Please reproduce these lines verbatim, from the line with "Larry Hudson" up to and including the last line of the records.

--- --- ---

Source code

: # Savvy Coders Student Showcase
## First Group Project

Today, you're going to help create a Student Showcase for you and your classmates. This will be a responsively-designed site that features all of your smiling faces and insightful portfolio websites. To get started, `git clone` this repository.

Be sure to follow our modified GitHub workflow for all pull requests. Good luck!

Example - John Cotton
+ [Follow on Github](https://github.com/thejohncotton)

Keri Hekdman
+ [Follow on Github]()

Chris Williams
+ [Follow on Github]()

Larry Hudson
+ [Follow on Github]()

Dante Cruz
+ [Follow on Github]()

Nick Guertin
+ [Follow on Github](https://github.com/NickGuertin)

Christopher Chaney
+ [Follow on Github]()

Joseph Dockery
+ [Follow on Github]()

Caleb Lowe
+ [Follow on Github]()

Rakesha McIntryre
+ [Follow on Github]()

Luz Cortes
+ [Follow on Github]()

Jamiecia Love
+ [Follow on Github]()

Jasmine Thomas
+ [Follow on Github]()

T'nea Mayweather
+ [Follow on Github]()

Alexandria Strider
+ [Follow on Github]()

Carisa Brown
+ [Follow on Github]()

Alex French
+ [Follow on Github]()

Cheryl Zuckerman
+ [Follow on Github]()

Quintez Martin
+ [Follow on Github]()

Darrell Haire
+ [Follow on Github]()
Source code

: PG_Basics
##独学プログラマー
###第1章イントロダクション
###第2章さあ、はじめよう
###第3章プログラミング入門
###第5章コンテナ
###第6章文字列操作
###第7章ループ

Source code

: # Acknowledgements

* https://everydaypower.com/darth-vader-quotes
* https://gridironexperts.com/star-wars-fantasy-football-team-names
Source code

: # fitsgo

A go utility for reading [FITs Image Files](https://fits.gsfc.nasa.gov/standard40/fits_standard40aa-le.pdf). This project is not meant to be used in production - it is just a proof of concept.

--- --- ---

Problem solution:
Larry Hudson
+ [Follow on Github]()

Dante Cruz
+ [Follow on Github]()

Nick Guertin
+ [Follow on Github](https://github.com/NickGuertin)

Christopher Chaney
+ [Follow on Github]()

Joseph Dockery
+ [Follow on Github]()

Caleb Lowe
+ [Follow on Github]()

Rakesha McIntryre
+ [Follow on Github]()

Luz Cortes
+ [Follow on Github]()

Jamiecia Love
+ [Follow on Github]()

Jasmine Thomas
+ [Follow on Github]()

T'nea Mayweather
+ [Follow on Github]()

Alexandria Strider
+ [Follow on Github]()

Carisa Brown
+ [Follow on Github]()

Alex French
+ [Follow on Github]()

Cheryl Zuckerman
+ [Follow on Github]()

Quintez Martin
+ [Follow on Github]()

Darrell Haire
+ [Follow on Github]()
Source code

: PG_Basics
##独学プログラマー
###第1章イントロダクション
###第2章さあ、はじめよう
###第3章プログラミング入門
###第5章コンテナ
###第6章文字列操作
###第7章ループ

Source code

: # Acknowledgements

* https://everydaypower.com/darth-vader-quotes
* https://gridironexperts.com/star-wars-fantasy-football-team-names
Source code

: # fitsgo

A go utility for reading [FITs Image Files](https://fits.gsfc.nasa.gov/standard40/fits_standard40aa-le.pdf). This project is not meant to be used in production - it is just a proof of concept.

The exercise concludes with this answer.